Greetings VictoriaL and welcome to PersonalityCafe!! My name is Mr. CafeBot. I am here to personally greet you and thank you for joining our humble little forum. No matter your type, you will surely experience a wonderful time with the members of this forum. We cater to all personality types so you will never feel alone or weird. Truth is this forum is full of weirdos!! Pleazeee hel.... *Ahem*I mean we have the nicest people you will ever meet. 

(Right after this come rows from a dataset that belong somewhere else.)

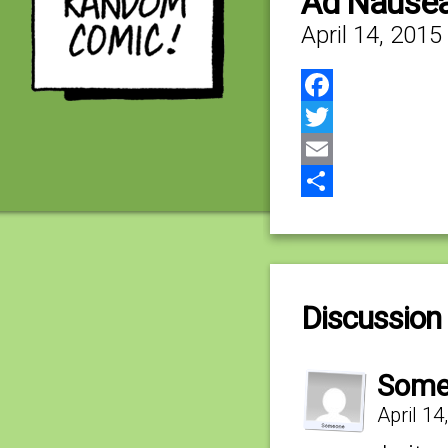
Ad Nause
April 14, 2015
Facebook
Twitter
Email
Share
Discussion 
Some
April 1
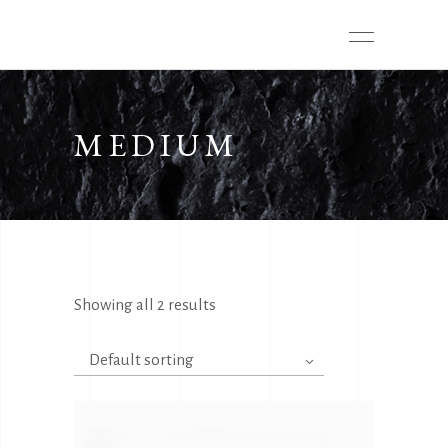
MEDIUM
Showing all 2 results
Default sorting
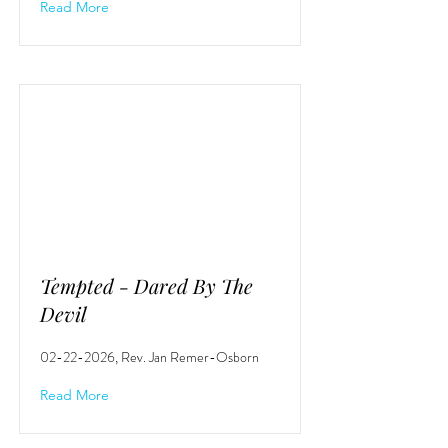
Read More
Tempted - Dared By The
Devil
02-22-2026
, Rev. Jan Remer-Osborn
Read More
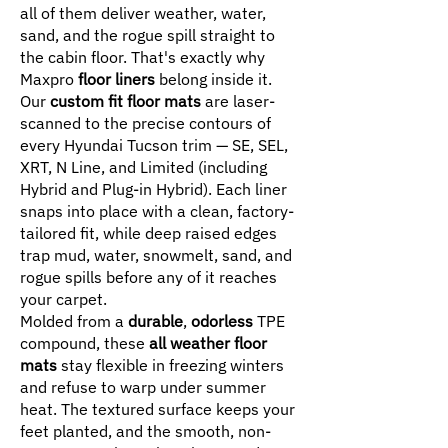
all of them deliver weather, water,
sand, and the rogue spill straight to
the cabin floor. That's exactly why
Maxpro
floor liners
belong inside it.
Our
custom fit floor mats
are laser-
scanned to the precise contours of
every Hyundai Tucson trim — SE, SEL,
XRT, N Line, and Limited (including
Hybrid and Plug-in Hybrid). Each liner
snaps into place with a clean, factory-
tailored fit, while deep raised edges
trap mud, water, snowmelt, sand, and
rogue spills before any of it reaches
your carpet.
Molded from a
durable
,
odorless
TPE
compound, these
all weather floor
mats
stay flexible in freezing winters
and refuse to warp under summer
heat. The textured surface keeps your
feet planted, and the smooth, non-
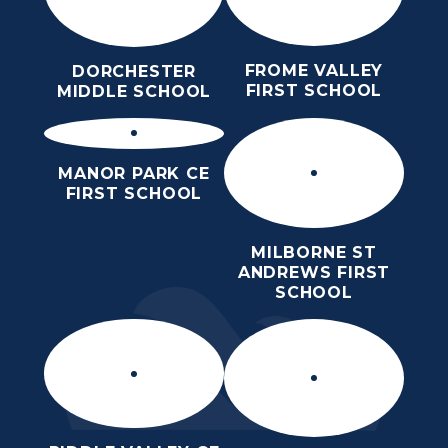
FROME VALLEY
DORCHESTER
FIRST SCHOOL
MIDDLE SCHOOL
MANOR PARK CE
FIRST SCHOOL
MILBORNE ST
ANDREWS FIRST
SCHOOL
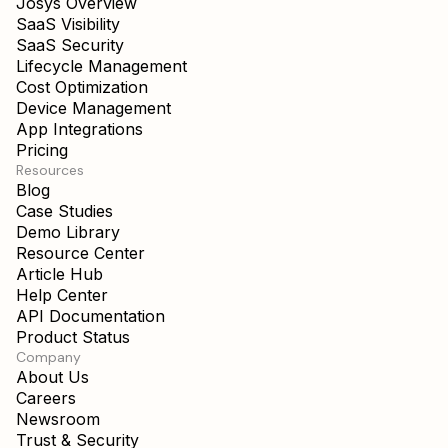
Josys Overview
SaaS Visibility
SaaS Security
Lifecycle Management
Cost Optimization
Device Management
App Integrations
Pricing
Resources
Blog
Case Studies
Demo Library
Resource Center
Article Hub
Help Center
API Documentation
Product Status
Company
About Us
Careers
Newsroom
Trust & Security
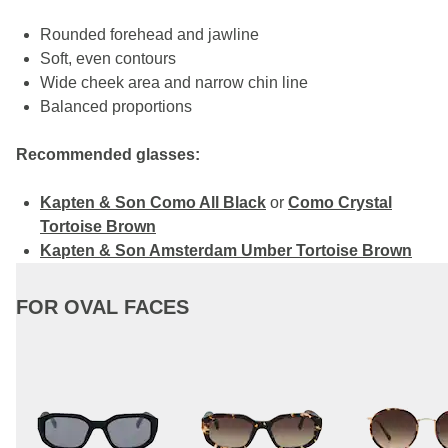
Rounded forehead and jawline
Soft, even contours
Wide cheek area and narrow chin line
Balanced proportions
Recommended glasses:
Kapten & Son Como All Black
or
Como Crystal
Tortoise Brown
Kapten & Son Amsterdam Umber Tortoise Brown
FOR OVAL FACES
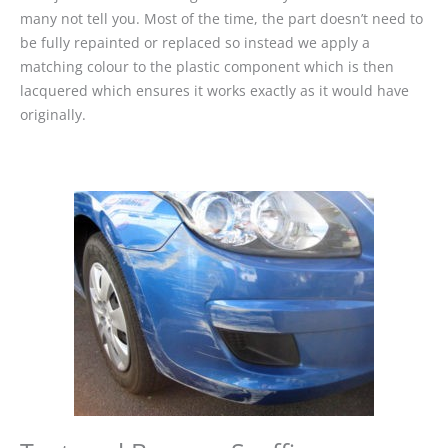
many not tell you. Most of the time, the part doesn’t need to
be fully repainted or replaced so instead we apply a
matching colour to the plastic component which is then
lacquered which ensures it works exactly as it would have
originally.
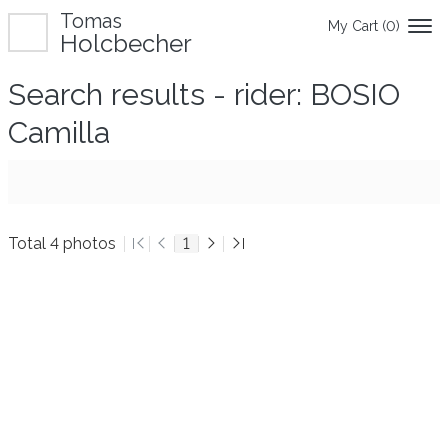
Tomas
My Cart (
0
)
Holcbecher
Search results - rider: BOSIO
Camilla
Total 4 photos
1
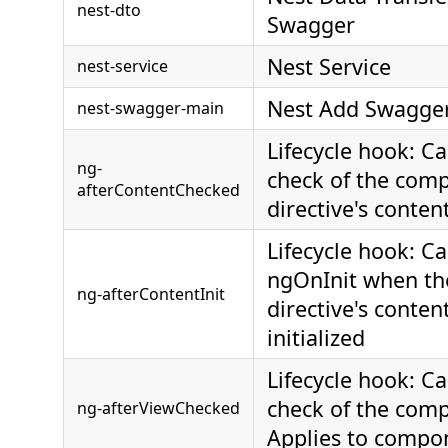
nest-dto
Swagger
Nest Service
nest-service
Nest Add Swagger
nest-swagger-main
Lifecycle hook: Ca
ng-
check of the comp
afterContentChecked
directive's conten
Lifecycle hook: Ca
ngOnInit when th
ng-afterContentInit
directive's conten
initialized
Lifecycle hook: Ca
check of the comp
ng-afterViewChecked
Applies to compo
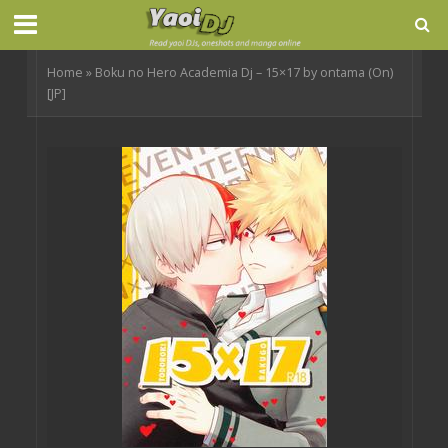
Home
»
Boku no Hero Academia Dj – 15×17 by ontama (On)
[JP]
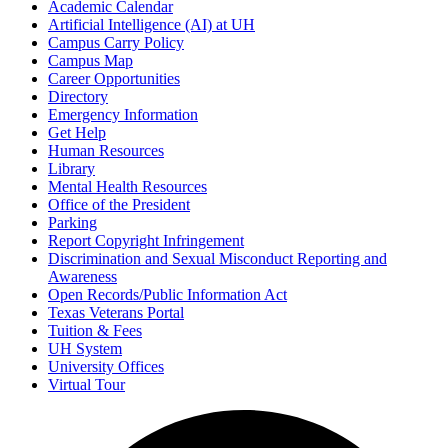
Academic Calendar
Artificial Intelligence (AI) at UH
Campus Carry Policy
Campus Map
Career Opportunities
Directory
Emergency Information
Get Help
Human Resources
Library
Mental Health Resources
Office of the President
Parking
Report Copyright Infringement
Discrimination and Sexual Misconduct Reporting and
Awareness
Open Records/Public Information Act
Texas Veterans Portal
Tuition & Fees
UH System
University Offices
Virtual Tour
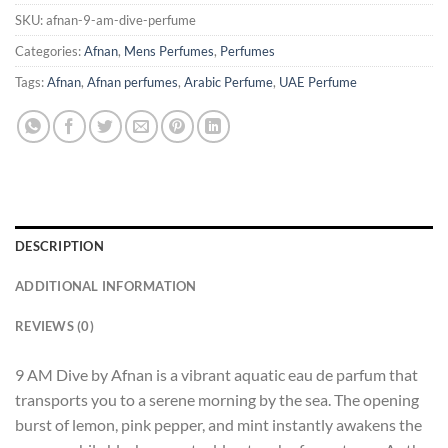
SKU:
afnan-9-am-dive-perfume
Categories:
Afnan
,
Mens Perfumes
,
Perfumes
Tags:
Afnan
,
Afnan perfumes
,
Arabic Perfume
,
UAE Perfume
DESCRIPTION
ADDITIONAL INFORMATION
REVIEWS (0)
9 AM Dive by Afnan is a vibrant aquatic eau de parfum that
transports you to a serene morning by the sea. The opening
burst of lemon, pink pepper, and mint instantly awakens the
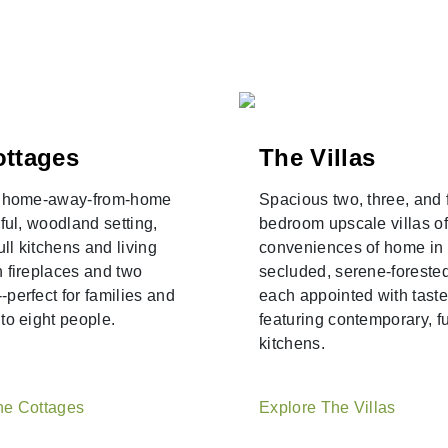
ottages
The Villas
g home-away-from-home
Spacious two, three, and 
iful, woodland setting,
bedroom upscale villas of
ull kitchens and living
conveniences of home in
 fireplaces and two
secluded, serene-forested
perfect for families and
each appointed with taste
to eight people.
featuring contemporary, fu
kitchens.
he Cottages
Explore The Villas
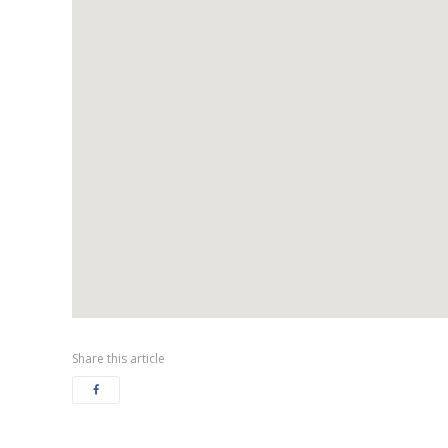
Share this article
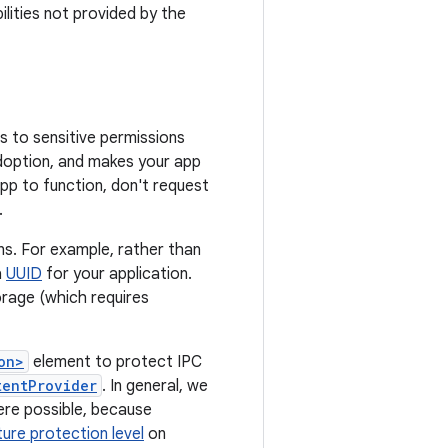
ilities not provided by the
s to sensitive permissions
adoption, and makes your app
 app to function, don't request
.
ons. For example, rather than
a
UUID
for your application.
torage (which requires
on>
element to protect IPC
tentProvider
. In general, we
re possible, because
ture protection level
on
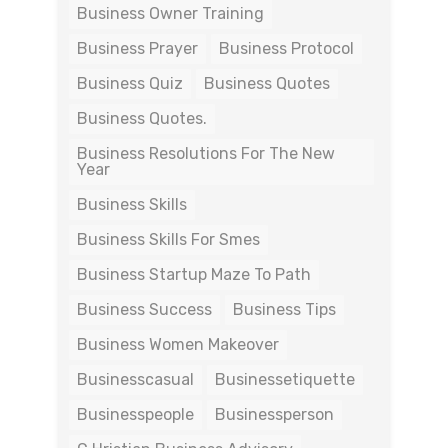
Business Owner Training
Business Prayer
Business Protocol
Business Quiz
Business Quotes
Business Quotes.
Business Resolutions For The New
Year
Business Skills
Business Skills For Smes
Business Startup Maze To Path
Business Success
Business Tips
Business Women Makeover
Businesscasual
Businessetiquette
Businesspeople
Businessperson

If you need basic forum information our newbie guide link is here...
http://personalitycafe.com/intro/2319-friendly-guide-newbies.html

To keep the forum entertaining and safe, our forum rules link is here...
http://personalitycafe.com/announcements/540-personality-cafe-forum-rules.html

If you need any help or have any suggestions, please let us know here...
http://personalitycafe.com/support-suggestions/

We will always be glad to help you!

Again, welcome to our forum VictoriaL. We hope that your experience with us is tremendously benevolent!

P.S.

Please tip me 1 gold. I need to buy more coffee! @[email protected]


----------



## MasterDood (Oct 23, 2008)

Hi Victoria! Welcome to the forum! I'm pretty new to it but everyone here is super nice and you will love it here! If the description matches you, then thats your type, the answers don't hold too much weight against it. You could be very closely between being an introvert and extrovert. Anyway, nice to meet you! Im Morgan and you seem nice!


----------



## my melody (Nov 3, 2009)

Another INFJ! Hello, I'm Courtney. It's nice to meet you.


----------



## VictoriaL (Nov 4, 2009)

Hi Morgan and Courtney! nice to meet you too :laughing:


----------



## Closet Extrovert (Mar 11, 2009)

Hello, welcome.


----------



## skycloud86 (Jul 15, 2009)

*Welcome to the forum* :happy:


----------



## vanWinchester (May 29, 2009)

Yai, now we have Victoria and Viktoria. That's gonna be funny. :tongue: 

Welcome to Personality Café!
If you have any questions or problems, feel free to let me know. Otherwise, enjoy your stay.


----------



## Highschool Pariah (Dec 11, 2009)

Yay, newbies:laughing:


----------



## Icarus (Oct 12, 2009)

Hey welome to the forum
I'm Jacques
Hope this forum helps you understand yourself, as much as it has helped me :happy:
Its also an awesome place to talk to your fellow INFJs.


----------



## Inky (Dec 2, 2008)

Hi VictoriaL! Welcome to PC. Glad to meet another fellow INFJ reader! I must admit that my room is flooded with books as well. :blushed:

Oh, and you can also read more about MBTI personality (more specifically, functions) at these sites if you're not sure about your INFJness (having used them, I think they're good and must have recommended them at least three times :crazy:


Myers Briggs - the Dynamic Model
Fundamental Nature of the MBTI
Personality Types - a graphical introduction

INFJ has introverted intuition as the dominant function and extraverted feeling as the auxiliary function. I do think you sound a lot like INFJ from your post though.

Enjoy! :happy:


----------